The teaching assistant, Isaac Offei Aduamah, the first witness to be called by state prosecutors, was the embattled lecturer’s subordinate.

Dr Wilberforce Nkrumah Aggrey, who has been standing trial for kidnapping and deceit of a public officer, has been in custody since his arrest on October 6, 2021.

In an account of events on August 30, 2021, the teaching assistant told the court the embattled lecturer had a dress rehearsal with him on what he should tell police in his statement, something he declined.

In court on Thursday, May 12, 2022, Isaac Offei Aduamah, contradicted Dr Aggrey’s earlier claims that he slept in his house with his children on the day his wife went missing last year.

According to the witness, he and two other teaching assistants, whose names he gave as Michael and Ababio, slept with the lecturer’s kids at their hostel on 30th August 2021, the day Mrs Rhodaline Amoah-Darko, the wife of the lecturer, disappeared.

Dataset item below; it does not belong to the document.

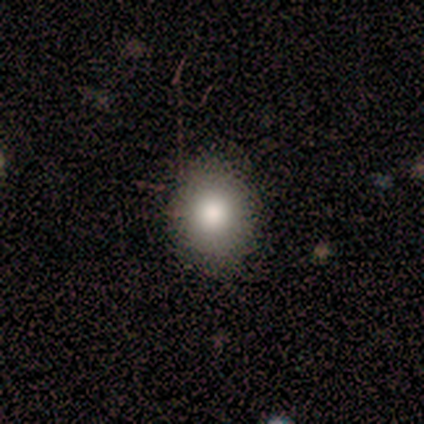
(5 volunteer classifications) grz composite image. It shows a smooth galaxy with no disk features (80%) that is round (75%). Merging: none (100%).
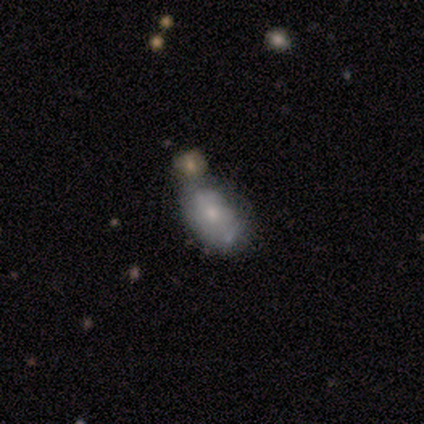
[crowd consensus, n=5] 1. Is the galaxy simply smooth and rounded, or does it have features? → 80% smooth, 20% featured or disk, 0% star or artifact.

It was not until the next day that they sent the kids to the lecturer’s house to prepare them for school that the lecturer showed them a snake he allegedly killed in a polythene bag.

Dr Aggrey then went out with one of the teaching assistants, Ababio, to buy anti-snake repellant.

The witness told the court that Dr Aggrey showed him a picture of the statement he and another teaching assistant had given to police when he returned from Accra to Kumasi to write his statement.

He added that the lecturer insisted he memorised the statement to avoid inconsistencies, which he ignored.

According to Isaac Aduamah, the first accused person, after insisting on a mock statement, vetted a statement he authored and tried to influence his statement, but he ignored and gave a statement according to how events unfolded.

The first accused, Dr Wilberforce Nkrumah Aggrey, remained quiet and observed proceedings as he tried to look in the direction of his once teaching assistant, who avoided eye contact with him.  

In cross-examination, lawyers for Dr Wilberforce Aggrey insisted the witness’s statement was inaccurate and that it was not a true reflection of events.

The witness said he may have forgotten the sequence of events since he was overwhelmed.

The court adjourned the hearing to May 25, 2022.